Venerable volunteer: Dedicated worker leaving Worthington to return home
WORTHINGTON -- Cyril "Cy" Welter is a man of few words. It's obvious from even a brief conversation that he'd rather do something than talk about it.
Perhaps that's what makes Welter an asset to local organizations such as the American Legion, RSVP and Senior Dining. Welter's recent announcement that he is moving to Pipestone left such groups lamenting the loss of a stalwart volunteer.
But a move to Pipestone is really a return home for Welter. He was born in Pipestone County and grew up in Woodstock, where his dad was a businessman. Like most young lads of the time, Welter heeded the call to military service, entered the U.S. Army and spent time in both the European and Pacific theaters during World War II. Unlike many others, he returned unscathed.
It was the need for a job that brought him south, to Nobles County.
"Campbell's (Soup Co.) needed help," Welter recalled. "There were no jobs to be had in Pipestone County. They didn't have any industry back then. They didn't build up the industry until later."
Welter worked in production at Campbell Soup Co. for 25 years and eight months. He thought the company treated him right, and he reciprocated by being a dedicated worker.
"I always got along with them," he said. "As long as you did your work. The ones who didn't do their work were the ones who got in trouble."
Welter retired on April 1, 1983. But with such a deeply ingrained work ethic, he wasn't a man to sit around and do nothing. So Welter became a volunteer.
At the time, Senior Dining was located in downtown Worthington, in the former Worthington Community Center building on Ninth Avenue. Another volunteer invited Welter to a meal at Senior Dining, and he was soon a regular at the site.
"Before I started driving, I helped out in the kitchen after meals," Welter explained. "Now I've been driving for at least 15 years."
Welter, who's never married, has lived at Sunshine Apartments, a senior complex, for two years. He regularly picks up other Senior Diners and takes them to the meal site, now located at the American Legion Post on Oxford Street.
Long before it became home to Senior Dining, the Legion post was a place that meant a lot to Welter. He's been a Legionnaire since returning from military service and consequently one of its most devoted volunteers.
"It's a great organization," he said. "The Legion was largely responsible for us getting our state bonus after World War II."
Welter was also part of a group of Legion members who lobbied for a Minnesota Veterans Home in southwest Minnesota.
"A group of us went to St. Paul, back in the late 1980s, to try to convince our senators and representatives to get the VA nursing home down here," he remembered. "Two busloads of us went up there."
As part of the county Legion council, Welter regularly visits the veterans home in Luverne, helping with a bingo event each January and July. He's proud to have played a small role in getting the facility built.
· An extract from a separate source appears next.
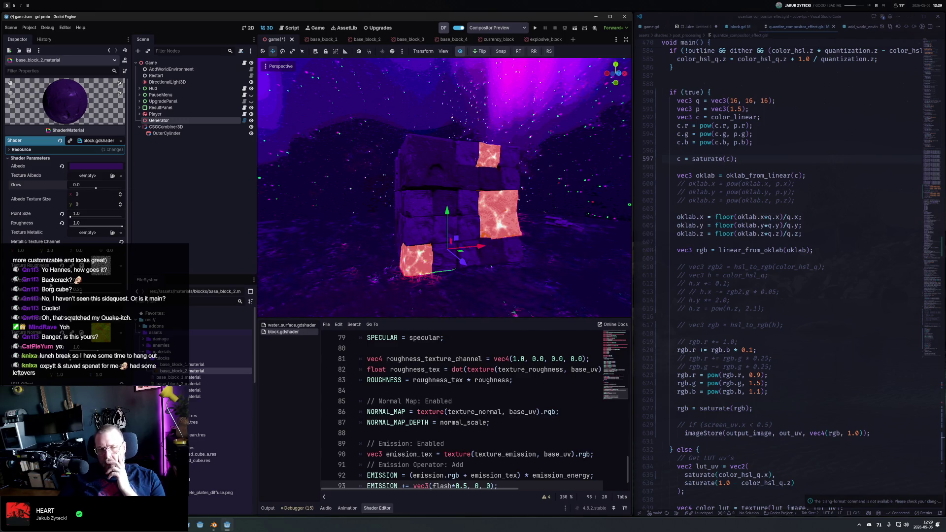
pyautogui.click(88, 302)
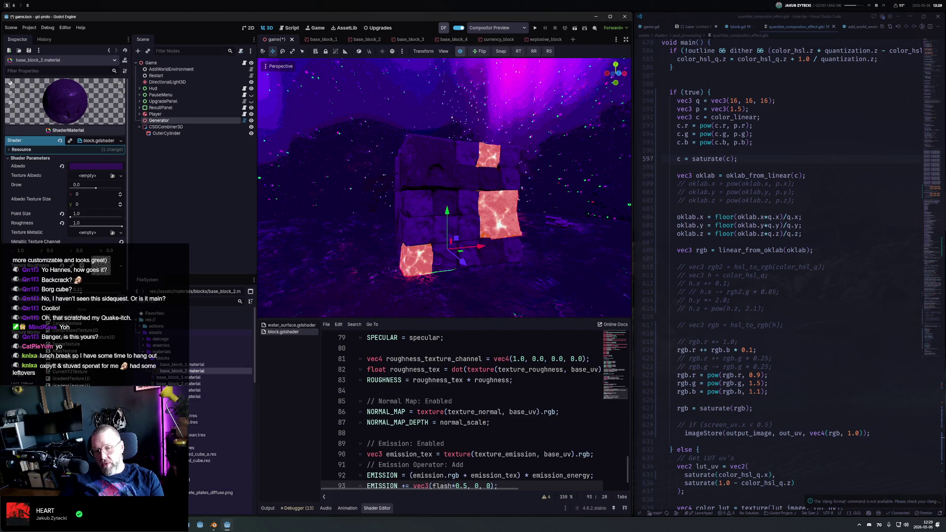
pyautogui.click(99, 337)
He's also proud to serve on the local post's Honor Guard. Last year, the Honor Guard presided over military honors at 40 funerals.
"He always stops and picks me up for Honor Guard or when we go to Luverne to run the bingo game for the veterans," said fellow Legion member Dick Koeneke. "Cy is the guy who kept us reminded all the time. I don't know what we're going to do without him."
Welter was honored as one of Nobles County's Senior Citizens of the Year in 1995, and represented the county at the Minnesota State Fair that year. He wants to continue to be a loyal volunteer and keep active once he gets situated in Pipestone, although he's mindful of his own limitations.
"I've been thinking of giving up the Honor Guard, at least in the wintertime," he explained. "We were doing a military funeral over by Reading one afternoon, and there was a crust over the snow, and I broke through it. I fell carrying the flag. But I want to be able to do the same things in Pipestone, if they need help, especially in the summertime. I won't be too far from the American Legion post home up there."
In Pipestone, Welter will also live at a senior citizen complex, and he knows that there's an active senior citizens organization. He still has some family members there, but one of the motivators for the move is even more practical. He'll be closer to the Royal C. Johnson Veterans Administration Hospital in Sioux Falls, S.D., where he receives his medical care. The move will cut his drive time considerably.
On Tuesday, during a farewell party at the Senior Dining program, Welter was feted with cards, cake, accordion music and well wishes from the many people whose lives he's touched over the years. He promised to come back for the occasional visit.
"Meeting people -- I guess that's what I've enjoyed the most," he said.